Information shown START

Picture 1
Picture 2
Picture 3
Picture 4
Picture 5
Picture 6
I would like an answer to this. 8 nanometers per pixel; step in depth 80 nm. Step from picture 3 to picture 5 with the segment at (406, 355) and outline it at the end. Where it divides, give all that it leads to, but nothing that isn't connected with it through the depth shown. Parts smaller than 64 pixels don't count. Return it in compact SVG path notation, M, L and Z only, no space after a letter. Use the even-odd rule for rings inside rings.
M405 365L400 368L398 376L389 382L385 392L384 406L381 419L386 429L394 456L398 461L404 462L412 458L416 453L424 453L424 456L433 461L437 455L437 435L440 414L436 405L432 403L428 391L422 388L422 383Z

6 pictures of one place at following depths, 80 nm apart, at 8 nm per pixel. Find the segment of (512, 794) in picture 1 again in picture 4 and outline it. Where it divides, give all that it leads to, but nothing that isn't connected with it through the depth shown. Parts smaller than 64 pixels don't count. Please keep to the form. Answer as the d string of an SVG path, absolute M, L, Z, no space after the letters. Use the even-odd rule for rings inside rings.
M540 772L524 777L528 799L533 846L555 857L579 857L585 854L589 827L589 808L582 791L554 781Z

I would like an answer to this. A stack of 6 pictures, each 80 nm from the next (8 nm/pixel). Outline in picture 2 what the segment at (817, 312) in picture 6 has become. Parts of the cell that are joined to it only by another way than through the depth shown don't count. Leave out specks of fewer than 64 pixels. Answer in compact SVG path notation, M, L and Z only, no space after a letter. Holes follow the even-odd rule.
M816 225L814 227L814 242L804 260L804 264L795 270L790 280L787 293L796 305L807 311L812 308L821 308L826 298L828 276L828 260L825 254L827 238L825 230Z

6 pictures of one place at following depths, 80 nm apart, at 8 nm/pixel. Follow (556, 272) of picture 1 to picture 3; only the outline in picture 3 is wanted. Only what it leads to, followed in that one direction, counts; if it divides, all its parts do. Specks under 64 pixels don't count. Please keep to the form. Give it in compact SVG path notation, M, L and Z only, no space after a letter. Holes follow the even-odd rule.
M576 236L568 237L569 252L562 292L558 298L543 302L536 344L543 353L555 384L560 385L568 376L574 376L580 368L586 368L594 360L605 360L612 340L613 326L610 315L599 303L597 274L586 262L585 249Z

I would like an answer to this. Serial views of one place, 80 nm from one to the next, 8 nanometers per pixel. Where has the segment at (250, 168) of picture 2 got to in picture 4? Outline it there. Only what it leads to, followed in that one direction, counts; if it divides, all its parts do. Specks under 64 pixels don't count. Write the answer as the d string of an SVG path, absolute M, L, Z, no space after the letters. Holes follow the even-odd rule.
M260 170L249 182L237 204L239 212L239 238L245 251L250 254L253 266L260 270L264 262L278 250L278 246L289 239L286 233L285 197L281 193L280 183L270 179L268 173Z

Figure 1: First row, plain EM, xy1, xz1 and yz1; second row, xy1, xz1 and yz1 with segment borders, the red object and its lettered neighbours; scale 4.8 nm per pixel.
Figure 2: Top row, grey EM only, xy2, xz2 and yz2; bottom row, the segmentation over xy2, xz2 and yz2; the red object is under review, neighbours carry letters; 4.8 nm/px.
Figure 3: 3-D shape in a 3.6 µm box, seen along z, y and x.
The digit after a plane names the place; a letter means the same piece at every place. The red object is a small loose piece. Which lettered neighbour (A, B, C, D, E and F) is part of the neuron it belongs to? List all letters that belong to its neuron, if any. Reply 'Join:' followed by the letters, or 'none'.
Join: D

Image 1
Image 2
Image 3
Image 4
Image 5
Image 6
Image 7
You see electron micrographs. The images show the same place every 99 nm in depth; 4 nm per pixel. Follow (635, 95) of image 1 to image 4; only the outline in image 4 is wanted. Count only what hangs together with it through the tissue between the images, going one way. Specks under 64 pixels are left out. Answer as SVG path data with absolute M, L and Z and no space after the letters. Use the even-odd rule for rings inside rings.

Information shown END

▶ [Work task]:
In this exercise, repeat the entries above verbatim.

▶ [Written response]:
Picture 1
Picture 2
Picture 3
Picture 4
Picture 5
Picture 6
I would like an answer to this. 8 nanometers per pixel; step in depth 80 nm. Step from picture 3 to picture 5 with the segment at (406, 355) and outline it at the end. Where it divides, give all that it leads to, but nothing that isn't connected with it through the depth shown. Parts smaller than 64 pixels don't count. Return it in compact SVG path notation, M, L and Z only, no space after a letter. Use the even-odd rule for rings inside rings.
M405 365L400 368L398 376L389 382L385 392L384 406L381 419L386 429L394 456L398 461L404 462L412 458L416 453L424 453L424 456L433 461L437 455L437 435L440 414L436 405L432 403L428 391L422 388L422 383Z

6 pictures of one place at following depths, 80 nm apart, at 8 nm per pixel. Find the segment of (512, 794) in picture 1 again in picture 4 and outline it. Where it divides, give all that it leads to, but nothing that isn't connected with it through the depth shown. Parts smaller than 64 pixels don't count. Please keep to the form. Answer as the d string of an SVG path, absolute M, L, Z, no space after the letters. Use the even-odd rule for rings inside rings.
M540 772L524 777L528 799L533 846L555 857L579 857L585 854L589 827L589 808L582 791L554 781Z

I would like an answer to this. A stack of 6 pictures, each 80 nm from the next (8 nm/pixel). Outline in picture 2 what the segment at (817, 312) in picture 6 has become. Parts of the cell that are joined to it only by another way than through the depth shown don't count. Leave out specks of fewer than 64 pixels. Answer in compact SVG path notation, M, L and Z only, no space after a letter. Holes follow the even-odd rule.
M816 225L814 227L814 242L804 260L804 264L795 270L790 280L787 293L796 305L807 311L812 308L821 308L826 298L828 276L828 260L825 254L827 238L825 230Z

6 pictures of one place at following depths, 80 nm apart, at 8 nm/pixel. Follow (556, 272) of picture 1 to picture 3; only the outline in picture 3 is wanted. Only what it leads to, followed in that one direction, counts; if it divides, all its parts do. Specks under 64 pixels don't count. Please keep to the form. Give it in compact SVG path notation, M, L and Z only, no space after a letter. Holes follow the even-odd rule.
M576 236L568 237L569 252L562 292L558 298L543 302L536 344L543 353L555 384L560 385L568 376L574 376L580 368L586 368L594 360L605 360L612 340L613 326L610 315L599 303L597 274L586 262L585 249Z

I would like an answer to this. Serial views of one place, 80 nm from one to the next, 8 nanometers per pixel. Where has the segment at (250, 168) of picture 2 got to in picture 4? Outline it there. Only what it leads to, followed in that one direction, counts; if it divides, all its parts do. Specks under 64 pixels don't count. Write the answer as the d string of an SVG path, absolute M, L, Z, no space after the letters. Holes follow the even-odd rule.
M260 170L249 182L237 204L239 212L239 238L245 251L250 254L253 266L260 270L264 262L278 250L278 246L289 239L286 233L285 197L281 193L280 183L270 179L268 173Z

Figure 1: First row, plain EM, xy1, xz1 and yz1; second row, xy1, xz1 and yz1 with segment borders, the red object and its lettered neighbours; scale 4.8 nm per pixel.
Figure 2: Top row, grey EM only, xy2, xz2 and yz2; bottom row, the segmentation over xy2, xz2 and yz2; the red object is under review, neighbours carry letters; 4.8 nm/px.
Figure 3: 3-D shape in a 3.6 µm box, seen along z, y and x.
The digit after a plane names the place; a letter means the same piece at every place. The red object is a small loose piece. Which lettered neighbour (A, B, C, D, E and F) is part of the neuron it belongs to? List all letters that belong to its neuron, if any. Reply 'Join:' followed by the letters, or 'none'.
Join: D

Image 1
Image 2
Image 3
Image 4
Image 5
Image 6
Image 7
You see electron micrographs. The images show the same place every 99 nm in depth; 4 nm per pixel. Follow (635, 95) of image 1 to image 4; only the outline in image 4 is wanted. Count only what hangs together with it through the tissue between the images, going one way. Specks under 64 pixels are left out. Answer as SVG path data with absolute M, L and Z and no space after the letters. Use the even-odd rule for rings inside rings.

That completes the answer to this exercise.